Complement Fixation Test (CFT)

  • A serological assay used to detect serum antibody levels to a specific antigen.

  • Step 1: Dilutions of serum from the individual (heated to 56ºC to inactivate complement) are mixed with appropriate antigen and known complement (often guinea pig serum).

    • If antibodies are present, they bind to the antigen and fix the complement.

  • Step 2: Measure remaining guinea complement by adding sheep red cells coated with antibodies.

    • If complement was consumed in Step 1, intact sheep red cells will remain cloudy.

    • Positive reaction indicates absence of lysis (complement used up).

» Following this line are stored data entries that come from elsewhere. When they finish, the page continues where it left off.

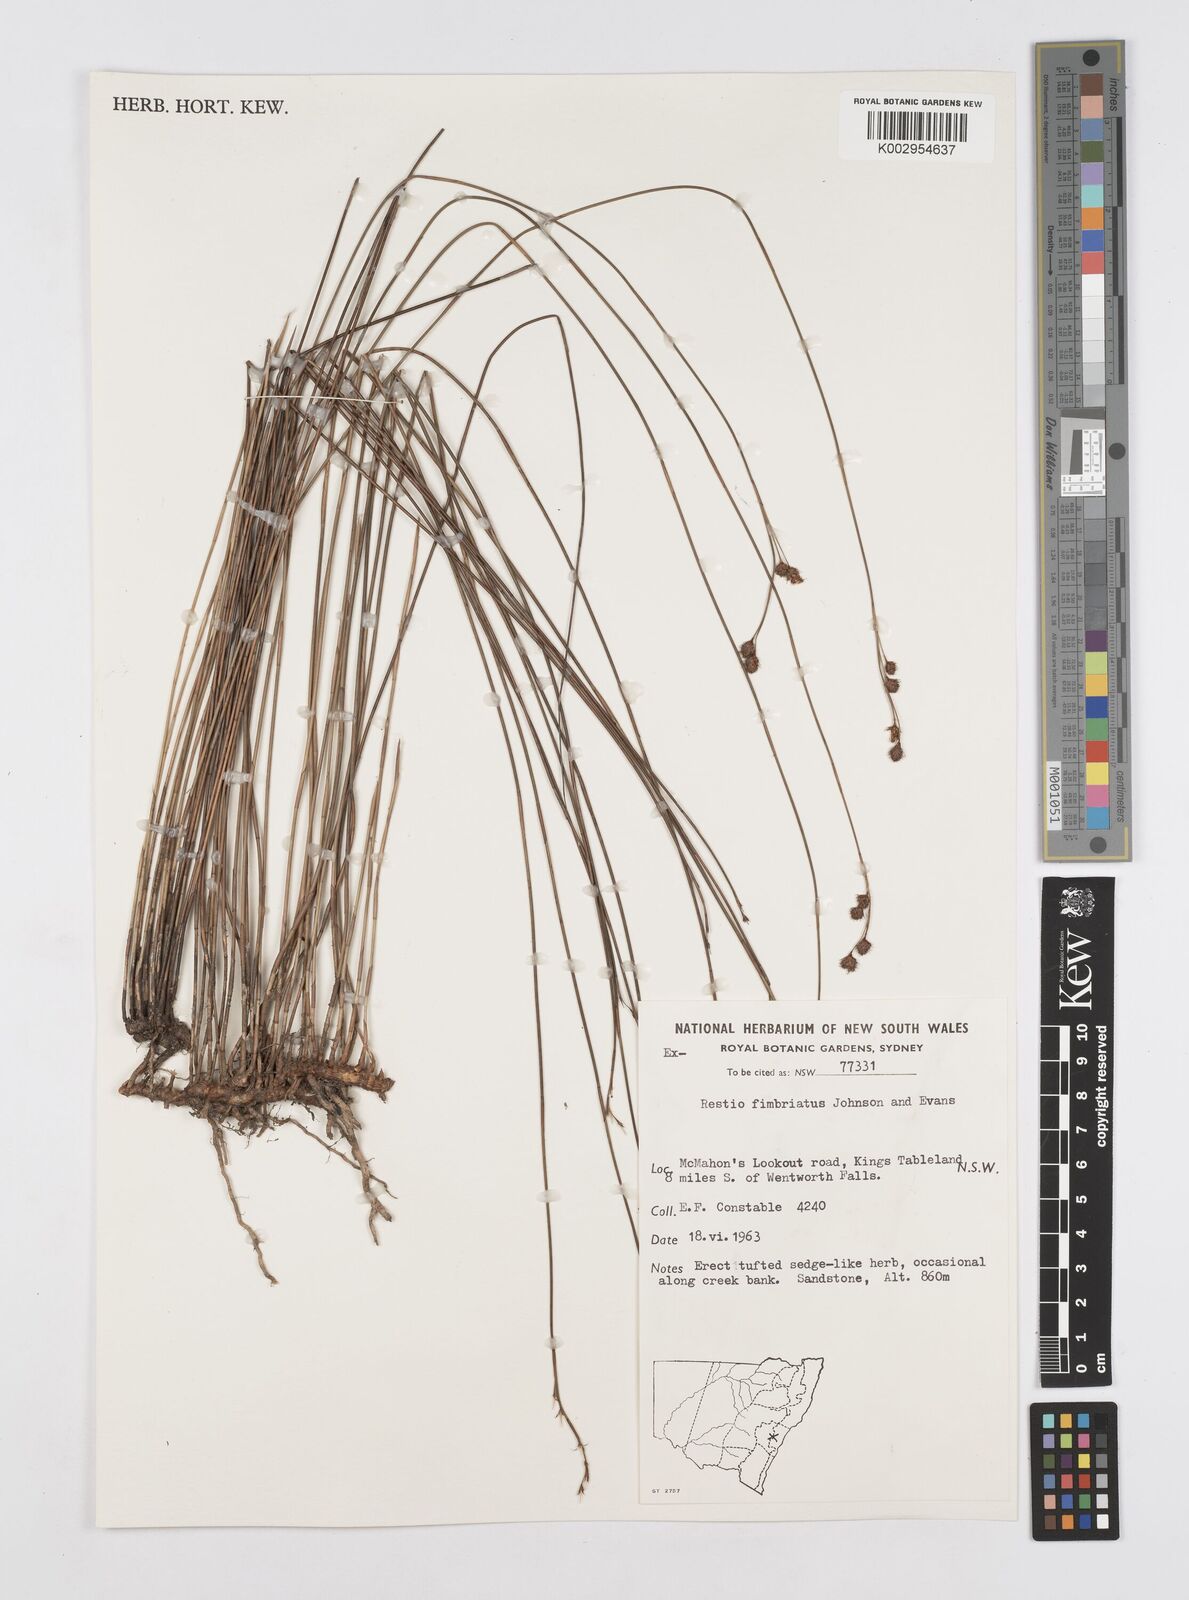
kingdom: Plantae
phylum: Tracheophyta
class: Liliopsida
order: Poales
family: Restionaceae
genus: Baloskion
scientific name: Baloskion fimbriatum
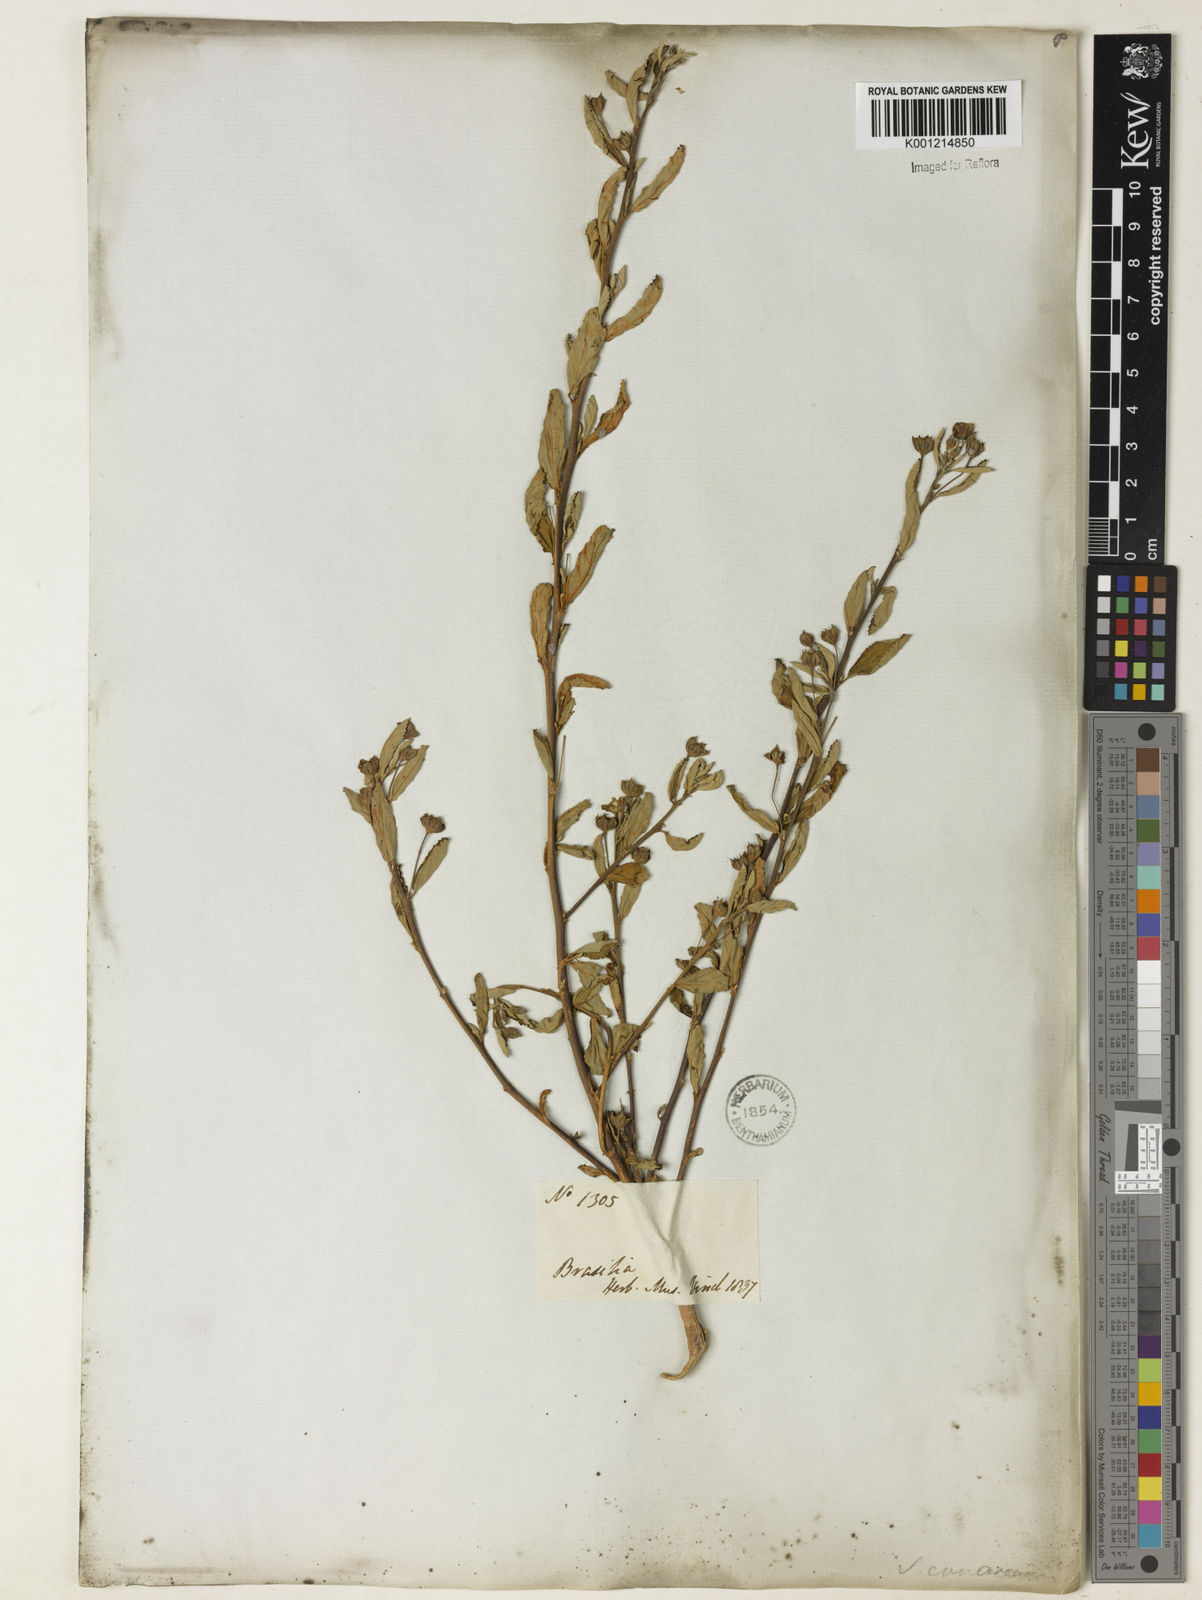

    • If complement is unbound, it will lyse the red cells, indicating a negative result for antibody presence.

Summary of CFT Results

  • Positive Reaction: Serum is positive for antibodies → no free complement is available to lyse sheep RBC → no lysis occurs.

  • Negative Reaction: Serum indicates no antibodies → free complement is available → sheep RBC are lysed.